Archiwum 28 sierpnia 2002


sie 28 2002 Legia - Barcelona 0-1 (28.08.02)
Komentarze: 1

Legia na poczatku meczu miala kilka sytuacji, ktore mogla wykorzystać. Pod koniec drugiej polowy Kielbowicz strzelil minimalnie obok slupka. Praktycznie druga polowa to dominacja Barcy, ktora zdobyla bramke z rzutu karnego. Pozniej na boisko wszedl Wroblewski i znacznie ozywil gre, nie wykorzystal pojedynku 1-1, ale i tak Legia ostatecznie przegrala. Po tym meczu spodziewalem sie troche wiecej. Myslalem, ze Legia wygra i bedzie bardziej walczyla...

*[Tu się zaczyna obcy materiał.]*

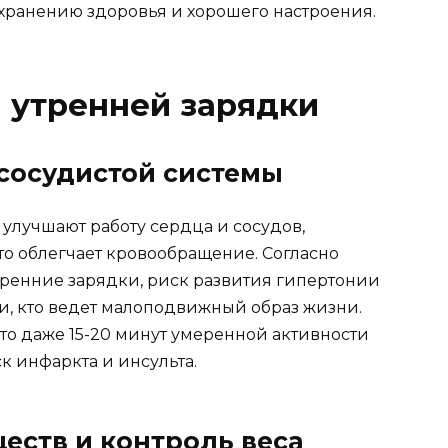
охранению здоровья и хорошего настроения.
 утренней зарядки
сосудистой системы
лучшают работу сердца и сосудов,
то облегчает кровообращение. Согласно
тренние зарядки, риск развития гипертонии
и, кто ведет малоподвижный образ жизни.
то даже 15-20 минут умеренной активности
к инфаркта и инсульта.
еств и контроль веса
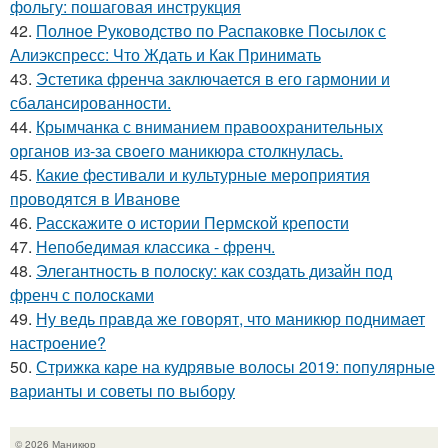
фольгу: пошаговая инструкция
42.
Полное Руководство по Распаковке Посылок с
Алиэкспресс: Что Ждать и Как Принимать
43.
Эстетика френча заключается в его гармонии и
сбалансированности.
44.
Крымчанка с вниманием правоохранительных
органов из-за своего маникюра столкнулась.
45.
Какие фестивали и культурные мероприятия
проводятся в Иванове
46.
Расскажите о истории Пермской крепости
47.
Непобедимая классика - френч.
48.
Элегантность в полоску: как создать дизайн под
френч с полосками
49.
Ну ведь правда же говорят, что маникюр поднимает
настроение?
50.
Стрижка каре на кудрявые волосы 2019: популярные
варианты и советы по выбору
© 2026 Маникюр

MOJA OCENA MECZU W WYKONANIU LEGII (1-10) - 5

Bramki: 0:1 Mendieta (68., z rzutu karnego po faulu na Kluivercie)


Legia
Stanew - Zieliński, Jóźwiak, Omeljańczuk - Szala(82. Dudek), Magiera, Majewski, Vuković(62. Wróblewski), Kiełbowicz - Kucharski(77. Zganiacz), Svitlica


Barcelona Valdes - Puyol, Christanval, De Boer - Mendieta, Cocu, Xaxi, Navarro, Luis Enrique(73. Dani) - Saviola, Kluivert(72. Geovanni).